[Task input Boundary: Start]

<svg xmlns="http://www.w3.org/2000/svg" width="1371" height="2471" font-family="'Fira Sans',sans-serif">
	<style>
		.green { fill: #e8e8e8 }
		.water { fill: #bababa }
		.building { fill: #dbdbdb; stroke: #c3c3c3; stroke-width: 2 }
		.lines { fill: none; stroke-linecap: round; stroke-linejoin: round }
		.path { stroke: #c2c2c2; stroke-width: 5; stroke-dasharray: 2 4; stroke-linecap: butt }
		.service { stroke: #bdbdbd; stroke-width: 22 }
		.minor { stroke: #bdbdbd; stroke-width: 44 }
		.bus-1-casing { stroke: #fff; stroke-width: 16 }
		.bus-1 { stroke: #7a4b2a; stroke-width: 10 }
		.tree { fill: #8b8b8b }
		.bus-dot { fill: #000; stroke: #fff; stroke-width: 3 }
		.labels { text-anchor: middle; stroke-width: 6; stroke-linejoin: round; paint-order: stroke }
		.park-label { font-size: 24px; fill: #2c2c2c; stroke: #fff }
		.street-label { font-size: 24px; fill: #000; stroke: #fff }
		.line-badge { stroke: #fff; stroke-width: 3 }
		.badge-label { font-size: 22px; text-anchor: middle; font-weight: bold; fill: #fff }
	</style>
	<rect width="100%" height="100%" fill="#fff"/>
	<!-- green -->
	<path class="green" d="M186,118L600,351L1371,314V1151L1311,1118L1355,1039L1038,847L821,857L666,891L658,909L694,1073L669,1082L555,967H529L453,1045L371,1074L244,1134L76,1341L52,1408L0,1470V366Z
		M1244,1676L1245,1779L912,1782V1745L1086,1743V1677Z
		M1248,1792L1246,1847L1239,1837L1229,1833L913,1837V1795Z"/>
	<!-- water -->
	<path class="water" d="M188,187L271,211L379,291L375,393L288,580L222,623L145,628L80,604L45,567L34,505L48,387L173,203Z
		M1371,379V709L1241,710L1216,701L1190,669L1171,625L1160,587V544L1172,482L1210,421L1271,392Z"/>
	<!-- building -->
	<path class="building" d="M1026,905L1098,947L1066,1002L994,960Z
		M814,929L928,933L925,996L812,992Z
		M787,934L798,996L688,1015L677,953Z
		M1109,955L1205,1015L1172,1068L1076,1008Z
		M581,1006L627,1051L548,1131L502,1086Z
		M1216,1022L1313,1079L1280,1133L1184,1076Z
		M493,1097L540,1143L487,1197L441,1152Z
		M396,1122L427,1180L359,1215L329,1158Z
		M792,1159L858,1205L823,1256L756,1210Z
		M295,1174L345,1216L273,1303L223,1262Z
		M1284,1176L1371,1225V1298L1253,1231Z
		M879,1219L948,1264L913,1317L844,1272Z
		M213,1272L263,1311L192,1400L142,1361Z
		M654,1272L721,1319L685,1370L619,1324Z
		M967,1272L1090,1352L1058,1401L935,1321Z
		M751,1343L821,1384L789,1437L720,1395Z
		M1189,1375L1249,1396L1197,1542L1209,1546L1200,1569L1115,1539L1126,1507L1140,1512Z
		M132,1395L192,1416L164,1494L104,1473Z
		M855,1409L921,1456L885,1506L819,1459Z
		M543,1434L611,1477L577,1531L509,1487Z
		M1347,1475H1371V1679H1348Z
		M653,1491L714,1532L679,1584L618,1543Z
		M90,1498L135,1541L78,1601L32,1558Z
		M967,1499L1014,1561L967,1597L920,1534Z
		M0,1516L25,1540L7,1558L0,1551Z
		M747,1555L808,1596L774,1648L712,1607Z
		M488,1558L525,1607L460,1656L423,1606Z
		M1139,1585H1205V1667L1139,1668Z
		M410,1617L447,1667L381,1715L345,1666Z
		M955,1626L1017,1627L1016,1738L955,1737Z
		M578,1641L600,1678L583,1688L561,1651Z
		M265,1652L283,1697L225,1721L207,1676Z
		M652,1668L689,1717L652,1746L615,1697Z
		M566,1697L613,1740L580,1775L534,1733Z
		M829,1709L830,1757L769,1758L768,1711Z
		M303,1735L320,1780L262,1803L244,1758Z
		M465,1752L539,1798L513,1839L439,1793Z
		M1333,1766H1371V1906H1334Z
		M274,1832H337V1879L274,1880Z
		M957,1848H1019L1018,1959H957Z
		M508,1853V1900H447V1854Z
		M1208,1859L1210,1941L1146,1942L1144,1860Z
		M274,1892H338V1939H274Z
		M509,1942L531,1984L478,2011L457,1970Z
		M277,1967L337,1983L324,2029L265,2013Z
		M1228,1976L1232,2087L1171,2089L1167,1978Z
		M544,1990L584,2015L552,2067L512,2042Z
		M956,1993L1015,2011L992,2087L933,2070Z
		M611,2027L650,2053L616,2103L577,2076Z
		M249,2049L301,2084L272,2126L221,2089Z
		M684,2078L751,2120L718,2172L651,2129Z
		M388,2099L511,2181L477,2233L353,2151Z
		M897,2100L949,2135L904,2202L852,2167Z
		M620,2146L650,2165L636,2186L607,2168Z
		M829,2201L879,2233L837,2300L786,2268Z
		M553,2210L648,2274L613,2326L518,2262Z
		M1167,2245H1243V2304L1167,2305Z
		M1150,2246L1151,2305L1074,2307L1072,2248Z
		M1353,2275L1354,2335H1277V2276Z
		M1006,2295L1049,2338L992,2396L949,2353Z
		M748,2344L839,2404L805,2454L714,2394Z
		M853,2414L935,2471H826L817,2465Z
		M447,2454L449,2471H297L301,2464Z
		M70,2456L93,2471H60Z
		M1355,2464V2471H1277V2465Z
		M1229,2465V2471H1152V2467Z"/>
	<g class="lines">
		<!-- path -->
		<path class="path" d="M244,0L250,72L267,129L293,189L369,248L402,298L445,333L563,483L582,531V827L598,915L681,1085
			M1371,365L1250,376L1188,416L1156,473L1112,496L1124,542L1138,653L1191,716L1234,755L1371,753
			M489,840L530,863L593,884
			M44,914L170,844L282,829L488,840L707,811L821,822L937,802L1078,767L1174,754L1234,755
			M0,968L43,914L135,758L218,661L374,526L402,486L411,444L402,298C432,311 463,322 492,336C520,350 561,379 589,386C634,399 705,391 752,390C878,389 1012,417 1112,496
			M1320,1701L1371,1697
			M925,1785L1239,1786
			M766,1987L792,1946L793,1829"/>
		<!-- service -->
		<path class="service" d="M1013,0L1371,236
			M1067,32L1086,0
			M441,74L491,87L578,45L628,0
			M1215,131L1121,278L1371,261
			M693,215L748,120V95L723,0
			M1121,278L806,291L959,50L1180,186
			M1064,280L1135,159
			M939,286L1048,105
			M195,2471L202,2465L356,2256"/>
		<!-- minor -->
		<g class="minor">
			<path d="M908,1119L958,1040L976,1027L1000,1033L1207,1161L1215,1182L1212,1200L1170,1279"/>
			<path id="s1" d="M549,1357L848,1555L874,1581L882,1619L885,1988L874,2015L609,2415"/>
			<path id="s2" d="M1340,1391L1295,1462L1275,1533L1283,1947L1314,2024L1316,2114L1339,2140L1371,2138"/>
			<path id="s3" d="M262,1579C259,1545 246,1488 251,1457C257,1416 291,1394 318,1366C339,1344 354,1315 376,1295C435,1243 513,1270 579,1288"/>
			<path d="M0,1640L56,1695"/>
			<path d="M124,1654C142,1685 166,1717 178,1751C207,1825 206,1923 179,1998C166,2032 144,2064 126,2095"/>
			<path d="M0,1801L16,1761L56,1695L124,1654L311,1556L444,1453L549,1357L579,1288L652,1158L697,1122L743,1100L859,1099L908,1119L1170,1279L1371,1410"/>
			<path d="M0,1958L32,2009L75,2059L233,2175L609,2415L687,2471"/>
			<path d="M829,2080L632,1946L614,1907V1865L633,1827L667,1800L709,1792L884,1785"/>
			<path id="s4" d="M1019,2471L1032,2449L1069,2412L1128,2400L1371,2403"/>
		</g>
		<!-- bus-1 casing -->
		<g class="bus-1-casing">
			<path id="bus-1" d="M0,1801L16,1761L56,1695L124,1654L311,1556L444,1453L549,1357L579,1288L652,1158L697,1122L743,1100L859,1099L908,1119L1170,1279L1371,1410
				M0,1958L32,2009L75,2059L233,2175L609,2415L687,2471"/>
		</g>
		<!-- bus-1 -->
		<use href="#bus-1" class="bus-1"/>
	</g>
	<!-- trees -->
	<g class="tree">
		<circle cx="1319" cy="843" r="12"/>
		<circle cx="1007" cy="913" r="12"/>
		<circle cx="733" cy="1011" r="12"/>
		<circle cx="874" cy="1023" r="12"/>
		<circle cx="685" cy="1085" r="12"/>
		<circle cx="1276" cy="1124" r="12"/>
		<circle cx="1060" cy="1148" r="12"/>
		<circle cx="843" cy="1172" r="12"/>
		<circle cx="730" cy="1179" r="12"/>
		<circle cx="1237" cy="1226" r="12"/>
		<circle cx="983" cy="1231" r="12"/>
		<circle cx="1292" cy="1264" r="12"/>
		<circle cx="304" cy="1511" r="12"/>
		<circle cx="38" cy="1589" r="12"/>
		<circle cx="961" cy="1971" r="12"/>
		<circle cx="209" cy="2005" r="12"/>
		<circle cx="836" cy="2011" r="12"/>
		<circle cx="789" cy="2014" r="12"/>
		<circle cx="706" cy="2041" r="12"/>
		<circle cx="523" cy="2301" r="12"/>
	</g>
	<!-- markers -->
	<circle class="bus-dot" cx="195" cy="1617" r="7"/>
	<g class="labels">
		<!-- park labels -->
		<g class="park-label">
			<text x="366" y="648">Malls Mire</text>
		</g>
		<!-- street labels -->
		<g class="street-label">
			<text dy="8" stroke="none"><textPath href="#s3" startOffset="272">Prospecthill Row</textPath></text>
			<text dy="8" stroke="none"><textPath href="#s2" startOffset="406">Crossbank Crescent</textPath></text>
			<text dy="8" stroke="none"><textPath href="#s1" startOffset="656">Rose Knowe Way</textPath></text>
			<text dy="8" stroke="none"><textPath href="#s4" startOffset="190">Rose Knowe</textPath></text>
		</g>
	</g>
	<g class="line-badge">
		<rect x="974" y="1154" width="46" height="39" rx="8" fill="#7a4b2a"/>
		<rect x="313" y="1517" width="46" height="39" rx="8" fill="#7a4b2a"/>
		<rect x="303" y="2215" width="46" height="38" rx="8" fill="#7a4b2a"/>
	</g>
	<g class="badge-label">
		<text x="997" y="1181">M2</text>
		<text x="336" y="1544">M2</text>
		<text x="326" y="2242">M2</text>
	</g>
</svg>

[Task input Boundary: End]

Copy task for the entries above: every line with the string "linecap".

		.lines { fill: none; stroke-linecap: round; stroke-linejoin: round }
		.path { stroke: #c2c2c2; stroke-width: 5; stroke-dasharray: 2 4; stroke-linecap: butt }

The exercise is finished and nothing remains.